A federal judge in a fifth lawsuit has ruled that the Trump administration illegally terminated the Teen Pregnancy Prevention Program, restoring grants to all 81 programs nationwide that had their funding abruptly axed last year.

U.S. District Judge Ketanji Brown Jackson’s decision on a class-action suit, issued last week, ordered the administration to handle all the applications “as if the agency had not undertaken to shorten these grantees’ federal awards.”

Reveal from The Center for Investigative Reporting reported in July that the U.S. Department of Health and Human Services halted $213.6 million in funding for the last two years of five-year grants awarded to institutions and organizations such as the University of Texas, the city of Baltimore, the Los Angeles County Public Health Department and several Planned Parenthood offices. News of the cuts had come as a surprise to many of the programs.

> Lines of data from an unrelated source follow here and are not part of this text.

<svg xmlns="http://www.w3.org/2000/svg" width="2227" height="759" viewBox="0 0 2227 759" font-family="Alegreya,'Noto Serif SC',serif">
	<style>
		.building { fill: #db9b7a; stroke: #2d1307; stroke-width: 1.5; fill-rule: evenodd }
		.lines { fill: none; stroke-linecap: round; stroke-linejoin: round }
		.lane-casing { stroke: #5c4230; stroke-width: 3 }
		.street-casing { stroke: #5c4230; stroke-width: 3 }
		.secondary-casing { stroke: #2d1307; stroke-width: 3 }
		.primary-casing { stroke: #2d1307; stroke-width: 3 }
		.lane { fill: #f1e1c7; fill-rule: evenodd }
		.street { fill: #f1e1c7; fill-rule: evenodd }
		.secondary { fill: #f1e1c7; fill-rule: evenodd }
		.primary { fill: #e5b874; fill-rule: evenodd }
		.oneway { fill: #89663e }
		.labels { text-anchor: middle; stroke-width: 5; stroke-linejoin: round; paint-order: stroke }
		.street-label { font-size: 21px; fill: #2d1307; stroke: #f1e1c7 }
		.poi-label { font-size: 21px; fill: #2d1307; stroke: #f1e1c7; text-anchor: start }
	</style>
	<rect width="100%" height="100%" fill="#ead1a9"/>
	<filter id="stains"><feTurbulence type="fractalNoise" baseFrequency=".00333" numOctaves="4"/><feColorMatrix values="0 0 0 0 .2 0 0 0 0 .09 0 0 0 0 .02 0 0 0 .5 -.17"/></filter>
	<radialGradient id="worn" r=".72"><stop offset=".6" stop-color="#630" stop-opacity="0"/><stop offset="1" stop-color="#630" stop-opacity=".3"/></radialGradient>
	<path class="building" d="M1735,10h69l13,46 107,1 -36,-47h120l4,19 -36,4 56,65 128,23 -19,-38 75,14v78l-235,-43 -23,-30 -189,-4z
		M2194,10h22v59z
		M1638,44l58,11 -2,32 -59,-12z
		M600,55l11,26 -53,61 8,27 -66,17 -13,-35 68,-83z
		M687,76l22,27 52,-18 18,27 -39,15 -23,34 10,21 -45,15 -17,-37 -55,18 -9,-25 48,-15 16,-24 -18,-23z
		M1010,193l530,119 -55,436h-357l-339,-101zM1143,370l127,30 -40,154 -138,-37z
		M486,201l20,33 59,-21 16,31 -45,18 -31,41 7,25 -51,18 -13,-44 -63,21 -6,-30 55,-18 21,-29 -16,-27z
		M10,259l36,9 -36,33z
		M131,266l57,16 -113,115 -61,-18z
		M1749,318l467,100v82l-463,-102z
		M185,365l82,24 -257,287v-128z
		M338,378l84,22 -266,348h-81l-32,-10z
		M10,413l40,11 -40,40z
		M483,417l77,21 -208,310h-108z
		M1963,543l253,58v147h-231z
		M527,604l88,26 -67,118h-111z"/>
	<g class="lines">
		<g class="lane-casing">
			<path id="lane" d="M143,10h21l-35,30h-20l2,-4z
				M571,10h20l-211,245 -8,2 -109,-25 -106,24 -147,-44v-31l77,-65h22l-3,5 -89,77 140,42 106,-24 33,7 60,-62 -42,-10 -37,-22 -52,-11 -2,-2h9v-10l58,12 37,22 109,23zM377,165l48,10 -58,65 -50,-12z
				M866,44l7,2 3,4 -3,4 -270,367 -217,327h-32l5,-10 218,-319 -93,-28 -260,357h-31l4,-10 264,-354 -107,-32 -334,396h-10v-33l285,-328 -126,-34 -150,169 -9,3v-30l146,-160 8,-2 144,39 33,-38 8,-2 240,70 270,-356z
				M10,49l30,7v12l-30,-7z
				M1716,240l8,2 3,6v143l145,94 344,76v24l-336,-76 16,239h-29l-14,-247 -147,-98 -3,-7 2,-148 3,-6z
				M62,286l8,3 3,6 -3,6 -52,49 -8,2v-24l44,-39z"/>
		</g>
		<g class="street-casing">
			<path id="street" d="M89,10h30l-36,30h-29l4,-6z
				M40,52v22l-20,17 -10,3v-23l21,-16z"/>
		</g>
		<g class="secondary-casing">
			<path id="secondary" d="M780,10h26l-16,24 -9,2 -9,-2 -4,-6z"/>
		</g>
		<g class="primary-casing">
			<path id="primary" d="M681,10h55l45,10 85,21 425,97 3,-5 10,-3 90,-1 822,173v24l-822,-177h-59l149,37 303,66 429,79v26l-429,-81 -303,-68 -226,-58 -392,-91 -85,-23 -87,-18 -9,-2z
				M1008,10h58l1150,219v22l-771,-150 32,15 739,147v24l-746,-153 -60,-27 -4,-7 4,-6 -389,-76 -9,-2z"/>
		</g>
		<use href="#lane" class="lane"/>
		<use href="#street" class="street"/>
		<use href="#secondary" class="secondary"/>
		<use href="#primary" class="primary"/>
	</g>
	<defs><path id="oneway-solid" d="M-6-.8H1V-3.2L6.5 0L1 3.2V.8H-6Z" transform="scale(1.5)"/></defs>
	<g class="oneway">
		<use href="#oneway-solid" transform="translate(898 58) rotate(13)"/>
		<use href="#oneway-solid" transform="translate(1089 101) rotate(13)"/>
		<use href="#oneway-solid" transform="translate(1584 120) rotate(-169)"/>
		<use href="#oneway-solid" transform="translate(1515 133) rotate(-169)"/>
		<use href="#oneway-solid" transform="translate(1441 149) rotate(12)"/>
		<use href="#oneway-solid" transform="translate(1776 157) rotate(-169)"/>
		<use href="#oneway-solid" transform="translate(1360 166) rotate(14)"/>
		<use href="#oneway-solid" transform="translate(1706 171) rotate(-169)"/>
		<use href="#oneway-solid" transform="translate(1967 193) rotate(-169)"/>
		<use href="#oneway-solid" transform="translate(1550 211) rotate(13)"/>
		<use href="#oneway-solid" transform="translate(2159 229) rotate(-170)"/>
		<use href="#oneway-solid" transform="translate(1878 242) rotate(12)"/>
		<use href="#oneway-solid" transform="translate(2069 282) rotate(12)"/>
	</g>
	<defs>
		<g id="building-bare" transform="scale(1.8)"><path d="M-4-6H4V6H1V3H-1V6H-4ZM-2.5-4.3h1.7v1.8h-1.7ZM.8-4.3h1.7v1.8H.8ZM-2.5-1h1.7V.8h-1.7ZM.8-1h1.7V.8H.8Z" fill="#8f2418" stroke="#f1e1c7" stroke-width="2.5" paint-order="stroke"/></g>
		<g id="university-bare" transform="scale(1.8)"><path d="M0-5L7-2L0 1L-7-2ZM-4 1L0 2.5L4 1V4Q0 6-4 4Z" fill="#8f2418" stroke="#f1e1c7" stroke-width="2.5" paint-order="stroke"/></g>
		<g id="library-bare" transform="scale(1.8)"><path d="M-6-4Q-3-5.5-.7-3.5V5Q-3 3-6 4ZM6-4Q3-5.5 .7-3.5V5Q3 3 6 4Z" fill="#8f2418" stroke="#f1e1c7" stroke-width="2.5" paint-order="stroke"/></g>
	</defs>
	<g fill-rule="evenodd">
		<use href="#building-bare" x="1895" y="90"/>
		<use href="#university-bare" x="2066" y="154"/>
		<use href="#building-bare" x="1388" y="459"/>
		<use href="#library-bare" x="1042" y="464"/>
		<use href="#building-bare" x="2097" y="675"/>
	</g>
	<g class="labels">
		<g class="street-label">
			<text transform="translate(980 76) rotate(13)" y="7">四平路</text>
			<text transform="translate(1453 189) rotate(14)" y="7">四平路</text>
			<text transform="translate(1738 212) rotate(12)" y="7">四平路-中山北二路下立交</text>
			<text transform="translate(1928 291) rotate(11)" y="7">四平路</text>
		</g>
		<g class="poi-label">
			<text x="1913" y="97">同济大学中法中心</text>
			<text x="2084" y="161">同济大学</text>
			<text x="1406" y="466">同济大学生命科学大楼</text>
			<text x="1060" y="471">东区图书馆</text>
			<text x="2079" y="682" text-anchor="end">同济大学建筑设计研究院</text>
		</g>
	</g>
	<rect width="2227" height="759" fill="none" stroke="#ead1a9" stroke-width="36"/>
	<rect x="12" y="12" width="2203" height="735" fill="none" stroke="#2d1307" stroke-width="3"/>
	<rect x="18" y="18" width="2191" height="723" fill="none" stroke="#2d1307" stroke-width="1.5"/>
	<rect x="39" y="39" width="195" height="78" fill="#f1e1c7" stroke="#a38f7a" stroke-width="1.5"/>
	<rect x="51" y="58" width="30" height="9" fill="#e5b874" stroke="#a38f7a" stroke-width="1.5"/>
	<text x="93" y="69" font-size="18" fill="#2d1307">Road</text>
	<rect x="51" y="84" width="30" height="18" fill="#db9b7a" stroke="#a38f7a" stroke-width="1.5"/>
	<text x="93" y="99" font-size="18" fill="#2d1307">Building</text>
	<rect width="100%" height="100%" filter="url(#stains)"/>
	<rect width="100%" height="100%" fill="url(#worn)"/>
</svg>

A high-level appointee at the department, Valerie Huber, advocates abstinence for teens as the only solution, while most of the defunded grant holders were developing scientifically based programs that included contraception and other techniques to reduce pregnancies.

In response to the judge’s ruling, the Department of Health and Human Services sent emails this week to some of the plaintiffs, saying it will provide guidance within two or three weeks “so that the applications from all of the plaintiffs covered as a party to the class action can be processed quickly.”

About 1.2 million teenagers in 39 states now are on track to receive the revived sex education services, mainly through public schools, including immigrant youth in Miami, low-income middle-schoolers in Los Angeles’ Koreatown neighborhood, and teens in coal country in West Virginia and in urban neighborhoods in Chicago and Baltimore.